EXERCISE OBJECTIVE. In your answer, every line of the records should be written out exactly.

◆ ◆ ◆ ◆ ◆ ◆ ◆

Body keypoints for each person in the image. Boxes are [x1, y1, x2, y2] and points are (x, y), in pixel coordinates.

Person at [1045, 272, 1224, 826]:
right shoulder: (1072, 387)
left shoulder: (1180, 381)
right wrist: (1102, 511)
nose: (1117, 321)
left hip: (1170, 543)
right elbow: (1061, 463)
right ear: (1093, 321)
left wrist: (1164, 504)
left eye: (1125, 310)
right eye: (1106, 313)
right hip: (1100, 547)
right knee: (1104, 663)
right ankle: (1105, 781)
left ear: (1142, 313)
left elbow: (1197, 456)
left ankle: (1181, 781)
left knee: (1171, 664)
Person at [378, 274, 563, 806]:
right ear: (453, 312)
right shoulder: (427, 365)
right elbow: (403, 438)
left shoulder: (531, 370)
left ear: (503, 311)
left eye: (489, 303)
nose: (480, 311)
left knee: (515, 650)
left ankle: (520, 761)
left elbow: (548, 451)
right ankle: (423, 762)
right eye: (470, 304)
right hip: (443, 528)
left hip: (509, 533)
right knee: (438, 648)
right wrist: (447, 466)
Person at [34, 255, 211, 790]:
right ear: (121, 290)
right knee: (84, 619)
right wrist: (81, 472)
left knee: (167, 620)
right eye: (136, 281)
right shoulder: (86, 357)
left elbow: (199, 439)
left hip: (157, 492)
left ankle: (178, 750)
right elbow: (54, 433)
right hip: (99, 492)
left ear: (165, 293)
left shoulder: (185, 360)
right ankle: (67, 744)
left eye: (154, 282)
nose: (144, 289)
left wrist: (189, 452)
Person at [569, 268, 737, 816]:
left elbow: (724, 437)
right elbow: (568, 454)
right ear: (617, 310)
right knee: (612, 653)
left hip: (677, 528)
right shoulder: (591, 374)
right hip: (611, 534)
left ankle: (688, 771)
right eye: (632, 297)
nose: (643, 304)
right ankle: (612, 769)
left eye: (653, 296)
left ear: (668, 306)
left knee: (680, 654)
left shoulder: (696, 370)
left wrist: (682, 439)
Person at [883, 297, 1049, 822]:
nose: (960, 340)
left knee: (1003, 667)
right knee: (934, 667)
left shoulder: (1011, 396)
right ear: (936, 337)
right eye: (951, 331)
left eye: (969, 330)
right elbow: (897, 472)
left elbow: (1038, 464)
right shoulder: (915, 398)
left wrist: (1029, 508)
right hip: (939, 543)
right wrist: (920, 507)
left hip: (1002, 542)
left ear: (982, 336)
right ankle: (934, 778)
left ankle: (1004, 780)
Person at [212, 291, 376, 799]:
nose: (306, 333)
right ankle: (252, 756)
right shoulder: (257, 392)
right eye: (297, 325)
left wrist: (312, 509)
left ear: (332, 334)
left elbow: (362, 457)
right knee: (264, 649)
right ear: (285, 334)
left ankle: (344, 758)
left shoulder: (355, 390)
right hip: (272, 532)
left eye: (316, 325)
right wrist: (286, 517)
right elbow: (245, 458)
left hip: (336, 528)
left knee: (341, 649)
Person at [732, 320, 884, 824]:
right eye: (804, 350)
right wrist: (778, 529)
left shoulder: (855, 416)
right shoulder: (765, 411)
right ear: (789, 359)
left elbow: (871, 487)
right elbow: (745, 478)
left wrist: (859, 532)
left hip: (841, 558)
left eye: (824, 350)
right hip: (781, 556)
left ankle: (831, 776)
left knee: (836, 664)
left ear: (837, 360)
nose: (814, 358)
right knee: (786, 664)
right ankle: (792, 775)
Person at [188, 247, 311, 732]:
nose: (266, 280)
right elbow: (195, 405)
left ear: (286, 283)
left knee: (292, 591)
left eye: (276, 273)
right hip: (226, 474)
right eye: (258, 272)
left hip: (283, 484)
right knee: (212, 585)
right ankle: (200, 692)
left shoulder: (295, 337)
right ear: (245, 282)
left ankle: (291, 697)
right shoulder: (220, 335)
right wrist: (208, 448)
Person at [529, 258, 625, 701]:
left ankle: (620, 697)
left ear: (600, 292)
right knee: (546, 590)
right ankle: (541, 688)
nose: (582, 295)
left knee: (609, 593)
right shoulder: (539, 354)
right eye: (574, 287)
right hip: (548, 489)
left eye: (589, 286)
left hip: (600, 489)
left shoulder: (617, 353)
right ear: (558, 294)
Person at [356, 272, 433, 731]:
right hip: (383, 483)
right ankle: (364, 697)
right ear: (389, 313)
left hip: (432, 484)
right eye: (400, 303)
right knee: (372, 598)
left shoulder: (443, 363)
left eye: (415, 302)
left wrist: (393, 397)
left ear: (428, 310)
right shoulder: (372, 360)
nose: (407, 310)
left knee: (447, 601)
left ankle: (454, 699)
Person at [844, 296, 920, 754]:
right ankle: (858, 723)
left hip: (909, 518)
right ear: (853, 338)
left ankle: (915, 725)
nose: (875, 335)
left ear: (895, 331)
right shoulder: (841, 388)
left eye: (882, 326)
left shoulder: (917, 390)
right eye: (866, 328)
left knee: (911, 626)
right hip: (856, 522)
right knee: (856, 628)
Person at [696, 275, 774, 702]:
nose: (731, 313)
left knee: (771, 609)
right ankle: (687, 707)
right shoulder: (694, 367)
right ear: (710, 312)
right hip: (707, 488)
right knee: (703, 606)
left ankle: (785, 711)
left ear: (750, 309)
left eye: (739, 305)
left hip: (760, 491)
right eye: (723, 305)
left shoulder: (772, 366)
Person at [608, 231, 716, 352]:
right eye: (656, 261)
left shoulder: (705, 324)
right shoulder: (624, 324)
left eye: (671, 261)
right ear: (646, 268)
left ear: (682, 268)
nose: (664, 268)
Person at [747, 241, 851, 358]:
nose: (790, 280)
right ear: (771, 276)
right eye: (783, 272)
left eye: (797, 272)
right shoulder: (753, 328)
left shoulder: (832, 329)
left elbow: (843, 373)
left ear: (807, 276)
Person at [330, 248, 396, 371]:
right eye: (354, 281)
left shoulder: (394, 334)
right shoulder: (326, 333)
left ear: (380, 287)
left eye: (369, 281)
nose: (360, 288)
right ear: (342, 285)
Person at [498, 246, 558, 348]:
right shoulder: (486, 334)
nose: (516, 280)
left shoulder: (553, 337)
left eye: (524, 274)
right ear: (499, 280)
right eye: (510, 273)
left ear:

◆ ◆ ◆ ◆ ◆ ◆ ◆

WRITTEN SOLUTION.
Body keypoints for each person in the image. Boxes are [x1, y1, x2, y2] and points are (x, y), in pixel coordinates.

Person at [1045, 272, 1224, 826]:
right shoulder: (1072, 387)
left shoulder: (1180, 381)
right wrist: (1102, 511)
nose: (1117, 321)
left hip: (1170, 543)
right elbow: (1061, 463)
right ear: (1093, 321)
left wrist: (1164, 504)
left eye: (1125, 310)
right eye: (1106, 313)
right hip: (1100, 547)
right knee: (1104, 663)
right ankle: (1105, 781)
left ear: (1142, 313)
left elbow: (1197, 456)
left ankle: (1181, 781)
left knee: (1171, 664)
Person at [378, 274, 563, 806]:
right ear: (453, 312)
right shoulder: (427, 365)
right elbow: (403, 438)
left shoulder: (531, 370)
left ear: (503, 311)
left eye: (489, 303)
nose: (480, 311)
left knee: (515, 650)
left ankle: (520, 761)
left elbow: (548, 451)
right ankle: (423, 762)
right eye: (470, 304)
right hip: (443, 528)
left hip: (509, 533)
right knee: (438, 648)
right wrist: (447, 466)
Person at [34, 255, 211, 790]:
right ear: (121, 290)
right knee: (84, 619)
right wrist: (81, 472)
left knee: (167, 620)
right eye: (136, 281)
right shoulder: (86, 357)
left elbow: (199, 439)
left hip: (157, 492)
left ankle: (178, 750)
right elbow: (54, 433)
right hip: (99, 492)
left ear: (165, 293)
left shoulder: (185, 360)
right ankle: (67, 744)
left eye: (154, 282)
nose: (144, 289)
left wrist: (189, 452)
Person at [569, 268, 737, 816]:
left elbow: (724, 437)
right elbow: (568, 454)
right ear: (617, 310)
right knee: (612, 653)
left hip: (677, 528)
right shoulder: (591, 374)
right hip: (611, 534)
left ankle: (688, 771)
right eye: (632, 297)
nose: (643, 304)
right ankle: (612, 769)
left eye: (653, 296)
left ear: (668, 306)
left knee: (680, 654)
left shoulder: (696, 370)
left wrist: (682, 439)
Person at [883, 297, 1049, 822]:
nose: (960, 340)
left knee: (1003, 667)
right knee: (934, 667)
left shoulder: (1011, 396)
right ear: (936, 337)
right eye: (951, 331)
left eye: (969, 330)
right elbow: (897, 472)
left elbow: (1038, 464)
right shoulder: (915, 398)
left wrist: (1029, 508)
right hip: (939, 543)
right wrist: (920, 507)
left hip: (1002, 542)
left ear: (982, 336)
right ankle: (934, 778)
left ankle: (1004, 780)
Person at [212, 291, 376, 799]:
nose: (306, 333)
right ankle: (252, 756)
right shoulder: (257, 392)
right eye: (297, 325)
left wrist: (312, 509)
left ear: (332, 334)
left elbow: (362, 457)
right knee: (264, 649)
right ear: (285, 334)
left ankle: (344, 758)
left shoulder: (355, 390)
right hip: (272, 532)
left eye: (316, 325)
right wrist: (286, 517)
right elbow: (245, 458)
left hip: (336, 528)
left knee: (341, 649)
Person at [732, 320, 884, 824]:
right eye: (804, 350)
right wrist: (778, 529)
left shoulder: (855, 416)
right shoulder: (765, 411)
right ear: (789, 359)
left elbow: (871, 487)
right elbow: (745, 478)
left wrist: (859, 532)
left hip: (841, 558)
left eye: (824, 350)
right hip: (781, 556)
left ankle: (831, 776)
left knee: (836, 664)
left ear: (837, 360)
nose: (814, 358)
right knee: (786, 664)
right ankle: (792, 775)
Person at [188, 247, 311, 732]:
nose: (266, 280)
right elbow: (195, 405)
left ear: (286, 283)
left knee: (292, 591)
left eye: (276, 273)
right hip: (226, 474)
right eye: (258, 272)
left hip: (283, 484)
right knee: (212, 585)
right ankle: (200, 692)
left shoulder: (295, 337)
right ear: (245, 282)
left ankle: (291, 697)
right shoulder: (220, 335)
right wrist: (208, 448)
Person at [529, 258, 625, 701]:
left ankle: (620, 697)
left ear: (600, 292)
right knee: (546, 590)
right ankle: (541, 688)
nose: (582, 295)
left knee: (609, 593)
right shoulder: (539, 354)
right eye: (574, 287)
right hip: (548, 489)
left eye: (589, 286)
left hip: (600, 489)
left shoulder: (617, 353)
right ear: (558, 294)
Person at [356, 272, 433, 731]:
right hip: (383, 483)
right ankle: (364, 697)
right ear: (389, 313)
left hip: (432, 484)
right eye: (400, 303)
right knee: (372, 598)
left shoulder: (443, 363)
left eye: (415, 302)
left wrist: (393, 397)
left ear: (428, 310)
right shoulder: (372, 360)
nose: (407, 310)
left knee: (447, 601)
left ankle: (454, 699)
Person at [844, 296, 920, 754]:
right ankle: (858, 723)
left hip: (909, 518)
right ear: (853, 338)
left ankle: (915, 725)
nose: (875, 335)
left ear: (895, 331)
right shoulder: (841, 388)
left eye: (882, 326)
left shoulder: (917, 390)
right eye: (866, 328)
left knee: (911, 626)
right hip: (856, 522)
right knee: (856, 628)
Person at [696, 275, 774, 702]:
nose: (731, 313)
left knee: (771, 609)
right ankle: (687, 707)
right shoulder: (694, 367)
right ear: (710, 312)
right hip: (707, 488)
right knee: (703, 606)
left ankle: (785, 711)
left ear: (750, 309)
left eye: (739, 305)
left hip: (760, 491)
right eye: (723, 305)
left shoulder: (772, 366)
Person at [608, 231, 716, 352]:
right eye: (656, 261)
left shoulder: (705, 324)
right shoulder: (624, 324)
left eye: (671, 261)
right ear: (646, 268)
left ear: (682, 268)
nose: (664, 268)
Person at [747, 241, 851, 358]:
nose: (790, 280)
right ear: (771, 276)
right eye: (783, 272)
left eye: (797, 272)
right shoulder: (753, 328)
left shoulder: (832, 329)
left elbow: (843, 373)
left ear: (807, 276)
Person at [330, 248, 396, 371]:
right eye: (354, 281)
left shoulder: (394, 334)
right shoulder: (326, 333)
left ear: (380, 287)
left eye: (369, 281)
nose: (360, 288)
right ear: (342, 285)
Person at [498, 246, 558, 348]:
right shoulder: (486, 334)
nose: (516, 280)
left shoulder: (553, 337)
left eye: (524, 274)
right ear: (499, 280)
right eye: (510, 273)
left ear:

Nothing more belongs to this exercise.